Yes, you can think of it that way.
Modification method:
set config pd replication.max-replicas
=1;
Check;
show config where NAME like ‘%max-replicas%’;
It is recommended to set up a test environment and try it out. I haven’t noticed any issues when running on a single machine. Setting it to 1 will automatically adjust to 1 replica.
Okay, I’ll give it a try. I found some information that says the final backup size is equal to the data size. I’ll test it out.
Backup and Restore FAQ | PingCAP Documentation Center
How large is the backup data, and will there be replicas of the backup?
During the backup, the backup file for each Region is generated only at the Leader of that Region. Therefore, the backup size is equal to the data size, and there will be no extra replica data. So the final total size is approximately the total amount of TiKV data divided by the number of replicas.
However, if you want to restore data from the local backup, since each TiKV must be able to access all backup files, there will be replicas equal to the number of TiKV nodes during the final restoration.
This is a physical backup. If you want to back up to tape, I think flat files (csv) are better. Use dumpling for logical backup, export to csv format, and you can add where conditions for historical data.

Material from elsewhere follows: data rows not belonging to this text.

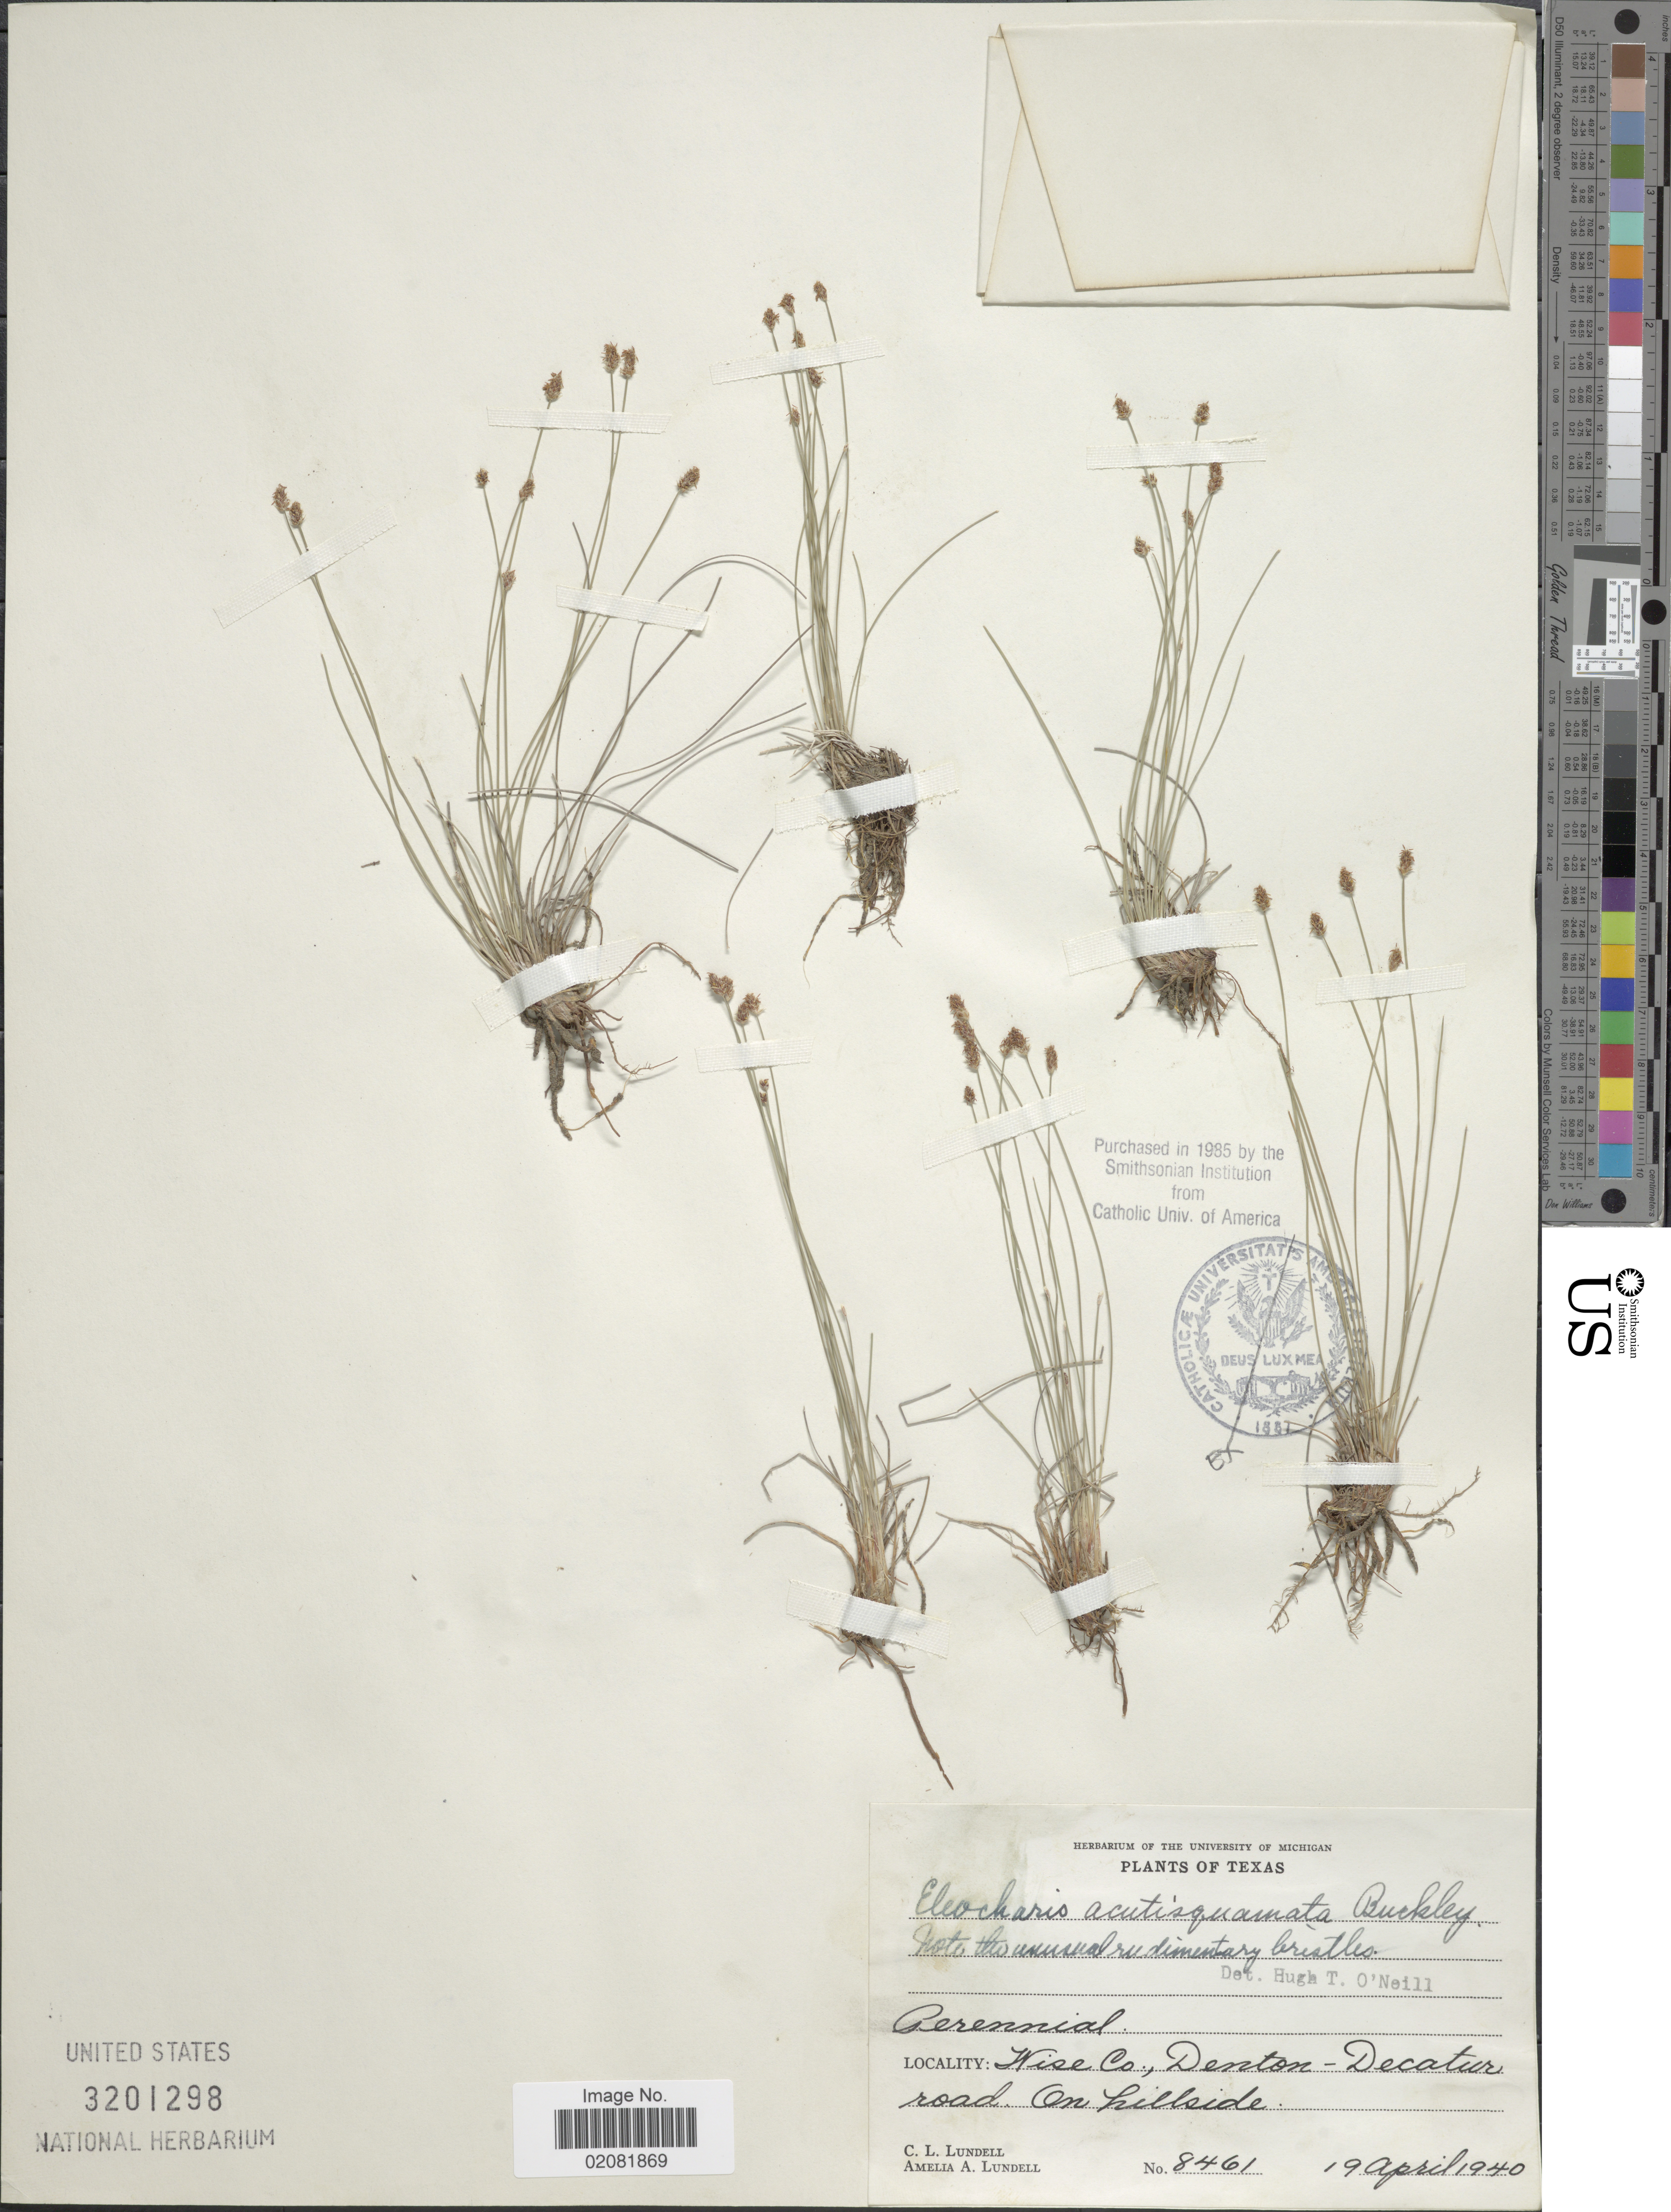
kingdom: Plantae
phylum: Tracheophyta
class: Liliopsida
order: Poales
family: Cyperaceae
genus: Eleocharis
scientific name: Eleocharis acutisquamata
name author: Buckley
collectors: C. L. Lundell & A. A. Lundell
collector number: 8461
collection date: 1940-04-19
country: United States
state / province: Texas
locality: Wise Co., Denton - Decatur road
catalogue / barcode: US 3201298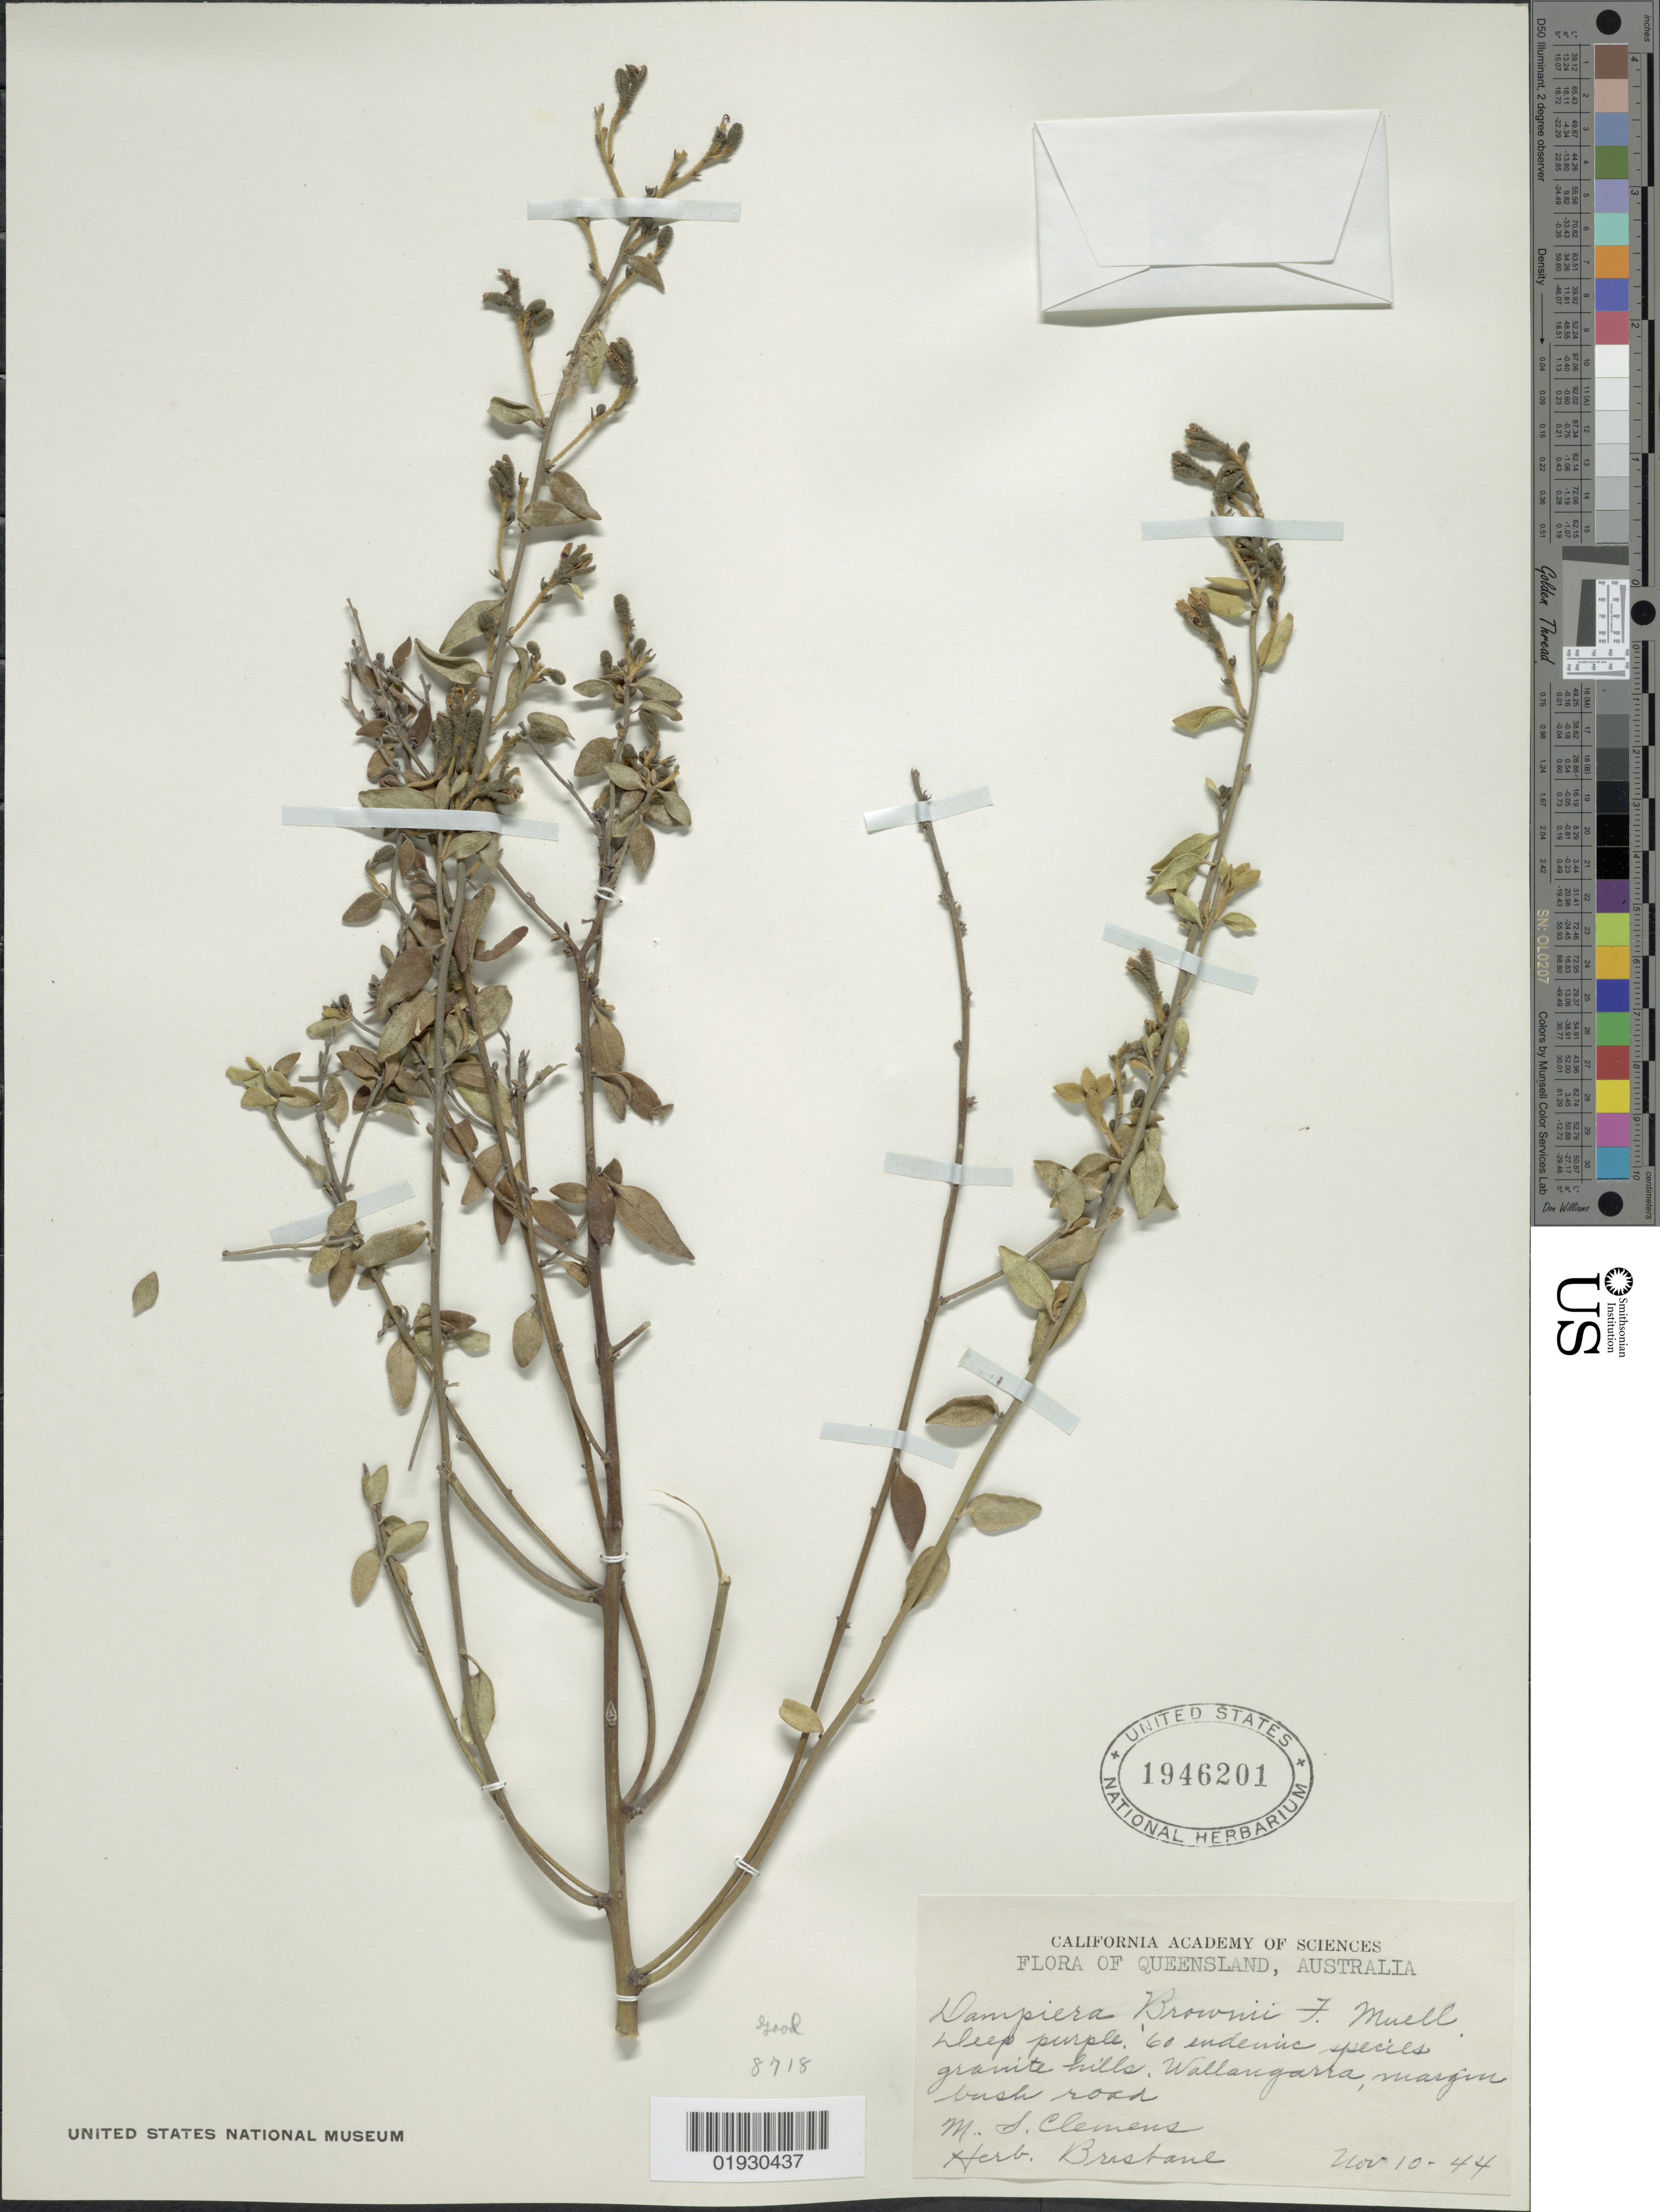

TiKV has compression, and with the default 3 replicas, it won’t require 12P of space, probably just 3-4P. If you really want to use a single replica, you can modify it as mentioned above, but it’s hard to say if there will be any strange issues with a single replica.
Setting it to single-replica storage, although technically feasible, cannot ensure high availability.
Have you considered what would happen if a machine goes down and cannot be recovered, resulting in data loss? How is this addressed from a business perspective?
Is your 2PB data space the size of the disk files?
We previously migrated from MySQL, and even with 3 replicas in TiDB, the final data only occupied 70% of the disk space compared to MySQL, saving space.
The compression algorithm will be related to the specific data structure, data distribution, sparsity, etc. It is recommended that you test with real data to verify and analyze the final possible total space occupied.
For such a large amount of data, it is advisable to plan for the long term, and all judgments should be based on the test results verified in the actual environment.
Based on the compression algorithm, it won’t take up that much storage space. I suggest importing a portion of the data and then calculating and evaluating it.
I checked the information, and Dumpling is not suitable for exporting large amounts of data.
What is your upstream database? There should be corresponding data transfer tools available. First, check if there are any physical export tools, as these tools are often efficient and suitable for large-scale data migration tasks.
A single replica might encounter strange issues. It is recommended to use three replicas. With three replicas, 2P of data should roughly correspond to 3P of disk space. You can try it with one month’s data first.
If the upstream is MySQL, 2PB stored in TiDB with 3 replicas would generally be at most 3-4PB, not three times as much. TiDB’s underlying storage is different and it compresses the data. If you only use one replica, any node failure would directly render your database unusable, so it’s not recommended to use it this way.
The risk is relatively high, it is recommended to consider other solutions.
It is not very suitable to export too much at once, but since it is historical data, you can export it in batches. Dumpling can add where conditions.
Cold data archiving, using CDC to sync to MySQL would be great.
It is not recommended to switch the number of replicas online in the production system. It is suggested to create a cold data backup to free up space.
How did the original poster’s test go?
Is the data already in TiDB? If not, when data is imported into TiDB, it will be automatically compressed. The compression ratio is approximately 3:1. This is based on the size of the tables I have in production. If your data is 2PB, after compression and replication into 3 copies, it might still be a bit over 2PB.